This project is about identification the colors of cars. It is based on CNN architecture. It is implemented with using python 3.7.

Python scripts

  1. dataset_builder.py parses XML annotations and creates images in specific dirs according ImageDataGenerator and trainDataGen.flow_from_directory(...). More precisely, it cuts off sub images according bounding boxes from XML annotations and puts them in dirs, matching to few colors.
  2. color_net.py contains the CNN architecture and the main functions to train net and predict on images.
  3. test_net.py loads weights color_weights.hdf5from this (or trains net) ant tests it making videos from original images and predicted labels.
  4. image_checker.py is intended for checking annotations - is it bad or good.
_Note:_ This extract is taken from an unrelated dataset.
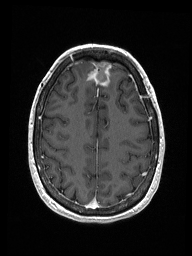
Brain MRI from a brain-tumour surgery series, one axial slice. T1-weighted post-contrast. 1 mm slice thickness. 192 × 256 image matrix. Case-level facts recorded for this patient, not image findings: histopathology: Metastastic Carcinoma from Breast primary; tumour location: Right Frontal.
Outlined on this slice (manually delineated by an expert):
- previous resection cavity: bounding box [x1, y1, x2, y2] px = [93, 61, 112, 85]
It helps to detect wrong labels on the image.

Dependencies

  1. Keras 2.0.0
  2. Tensorflow 1.14.0
  3. OpenCV 4.1.0
  4. Numpy 1.16.2

Data sets

  1. 109 Коридор мойки.zip
  2. 102 Въезд из мойки в ремзону.zip

Problems

  1. Some colors (green, brown and grey) are missed at both data sets.
  2. Some annotations are distorted: bounding boxes of not cars are labeled as cars, for example: images vlcsnap-2019-08-07-22h56m06s489.png and vlcsnap-2019-08-07-23h09m17s466.png contain bad annotations. To check this just run script image_checker.py.
  3. Versions of python packages above don't allow me to save neural network to use it again. Apparently saving functions from model.save() and ModelCheckpoint() don't work. See many related issues here:

So, to see how net works use script test_net.py: it loads color_weights.hdf5 via loadWeights() (or trains the net) and then test it, producing videos with predicted colors on bounding boxes.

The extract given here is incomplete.